Kommentare zu " Eurogruppenchef: „Wir stehen am Rande einer technischen Rezession“"

Alle Kommentare
  • wenn man sich den baltic dry ansieht kommt etwas um die ecke geschissen was nicht nur nach einem kleinen "technischen rezessiönchen" ausschaut.
    http://www.bloomberg.com/quote/BDIY:IND

  • Eine Rezession in einer Reihe von Euro-Ländern ist durchaus möglich. Deutschland wird davon aller Voraussicht nach verschont bleiben, was nicht, ich betone das nicht, auf das Konto der unfähigen Politiker und der in den Ministerien tätigen Beamten zurück zu führen ist, sondern einzig und allein der Innovationskraft der Unternehmen und dem Fleiss der Arbeitnehmer/innen zu verdanken ist. Hier in Südost Asien boomt die Wirtschaft nach wie vor und es würde mich sehr wundern wenn sich da kurzfristig was ändern würde.

  • Und was stellt dieser Antidemokrat Juncker sich vor?
    Umvertelung auf der ganzen Linie.
    Deutsche bauen weiter ihre Firmen heir ab und machen sie andernorts wieder auf?
    In den letzten Jahren ja masenhaft geschehen.
    Jeden Tag plappern irgendwelche Laien irgendwas in die Welt, aber richtig Ahnung haben sie nicht.
    Wir werden eine Krise bekommen, das Volk weiß das schon lagen, nur die Politiker, diese Laienspielgruppe in Berlin, erzählt uns immer noch Märchen

  • Eher durch Deutsche Transpiration - wir Deutsche schwitzen das Geld aus. Entschlacken soll ja gesund sein.

  • wachstum durch "europäische inspiration" ???
    was soll das sein - mehr schulden, mehr umverteilung oder kraft durch freude?

  • @Guido Ja, ich weiß, das ist die allgemeine Definition von "Rezession". Was ist daran etwas anderes als daß man dies "technische Rezession" nennt? Etwa, daß dies nur "technisch", also quasi theoretisch und nicht wirklich ist? Es handelt sich qua definition um eine Rezession.

  • @ karlosdallos
    Der von Ihnen angesprochene Notstand ist nur mit massivem Wachstum zu beheben.

  • @ Arminius
    Fehlanzeige! Der Anteil deutscher Exporte in die Euro-Zone sinkt schon seit längerem. Deutsche Exporte sind überwiegend Investitionsgüter, die sich die anderen €-Länder schon längst nicht mehr leisten können, da der Kapitaltransfer sofort in den Staatsausgaben zur Aufrechterhaltung des sozialen Friedens verschwindet. Dort liegt auch die Wurzel der strukturellen Haushaltsdefizite.
    Deutschland's Kunden finden sich zunehmend anderswo und es gilt, das Interesse dorthin zu lenken. Da sich an der maroden Situation der öffentlichen Finanzen in Europa und den USA so schnell nichts ändern wird, ist eine wirtschaftliche Umorientierung auch für die ewigen Weltverbesserer angezeigt.

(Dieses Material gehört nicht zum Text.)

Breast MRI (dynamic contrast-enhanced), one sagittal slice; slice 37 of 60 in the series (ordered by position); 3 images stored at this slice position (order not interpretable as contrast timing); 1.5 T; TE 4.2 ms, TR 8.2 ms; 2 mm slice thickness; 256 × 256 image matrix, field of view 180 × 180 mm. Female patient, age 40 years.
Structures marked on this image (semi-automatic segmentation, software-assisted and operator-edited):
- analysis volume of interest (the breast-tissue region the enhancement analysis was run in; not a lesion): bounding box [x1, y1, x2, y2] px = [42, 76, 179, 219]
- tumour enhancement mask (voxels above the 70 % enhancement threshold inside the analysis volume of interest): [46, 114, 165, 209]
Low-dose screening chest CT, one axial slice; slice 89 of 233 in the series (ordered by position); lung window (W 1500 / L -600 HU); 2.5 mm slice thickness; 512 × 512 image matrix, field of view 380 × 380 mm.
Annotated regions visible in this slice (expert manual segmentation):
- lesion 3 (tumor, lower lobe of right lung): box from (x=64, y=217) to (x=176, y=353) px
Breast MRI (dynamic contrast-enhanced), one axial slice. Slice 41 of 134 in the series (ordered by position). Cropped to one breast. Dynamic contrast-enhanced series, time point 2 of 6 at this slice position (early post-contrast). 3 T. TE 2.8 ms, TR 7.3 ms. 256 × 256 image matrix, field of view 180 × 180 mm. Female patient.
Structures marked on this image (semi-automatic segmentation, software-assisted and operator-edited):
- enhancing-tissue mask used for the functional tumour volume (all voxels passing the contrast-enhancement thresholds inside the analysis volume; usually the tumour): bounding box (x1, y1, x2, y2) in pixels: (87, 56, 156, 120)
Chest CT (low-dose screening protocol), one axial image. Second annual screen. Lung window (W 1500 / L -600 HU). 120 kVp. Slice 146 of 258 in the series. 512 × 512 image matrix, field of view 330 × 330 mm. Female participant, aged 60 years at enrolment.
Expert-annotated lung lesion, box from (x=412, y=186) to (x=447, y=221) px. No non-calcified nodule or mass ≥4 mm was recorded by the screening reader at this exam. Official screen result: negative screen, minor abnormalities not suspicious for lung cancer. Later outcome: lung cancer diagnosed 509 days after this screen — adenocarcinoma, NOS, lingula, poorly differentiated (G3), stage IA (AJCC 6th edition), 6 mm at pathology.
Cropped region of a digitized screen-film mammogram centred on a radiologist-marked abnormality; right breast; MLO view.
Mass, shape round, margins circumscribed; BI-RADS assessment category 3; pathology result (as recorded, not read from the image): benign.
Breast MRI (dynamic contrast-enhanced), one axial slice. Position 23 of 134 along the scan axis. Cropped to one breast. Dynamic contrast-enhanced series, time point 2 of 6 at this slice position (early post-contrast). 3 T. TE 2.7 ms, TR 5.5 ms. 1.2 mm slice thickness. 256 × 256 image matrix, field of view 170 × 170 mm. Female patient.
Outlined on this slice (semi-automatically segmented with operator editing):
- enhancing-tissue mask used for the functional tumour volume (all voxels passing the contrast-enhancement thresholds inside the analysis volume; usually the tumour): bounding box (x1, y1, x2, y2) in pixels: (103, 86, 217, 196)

  • Diese Konjunktur auf Pump hat am Ende zu einer Kapitalflucht vom Euroraum ins Nichteuroausland geführt.
    Jetzt müssen wir zusehen dass die Welle zurückrollt indem wir den Wechselkurs des Euro niedrig halten.
    China baut eine Autofabrk in Bulgarien, gerade gelesen.
    Der Euro rollt zurück! Wunderbar für die Bulgaren.

  • Die Überschuldung der Euroländer hat auf die deutsche Wirtschaft wie ein Konjunkturprogramm gewirkt.
    Die deutsche Wirtschaft hat sehr stark in diese Länder exportieren können und dadurch an Stärke gewonnen. Leider, wegen des starken Euro, wurden die Gewinne ins Nichteuroausland reinvestiert.
    Diese waren aber in Wirklichkeit für die Eurozone nur Scheingewinne da nur auf Überschuldung von Euroländer basierend.
    Die jetzige erzwungene Entschuldung der Euroländer bewirkt genau das Gegenteil, wir werden daher bestenfalls eine Stagnation wenn nicht gar Deflation erleben.
    Nur ein realistisch bewerteter Euro, um die 1,20,- zum US-Dollar, kann die sich abzeichnende Rezession im Euroraum mildern. Für Konzerne die ihre Gewinne außerhalb des Euroraumes investiert haben, gewiss vom Nachteil.
    Wünschenswert und auch wahrscheinlich, wegen des Eurowechselkurs, wäre eine moderate Inflation, die das Entschulden der Euroländer erleichtern würde. Nur wer Bundesanleihen mit sehr niedriger Verzinsung unterzeichnet hat müsste dann, wegen der Inflation, Bauchschmerzen bekommen.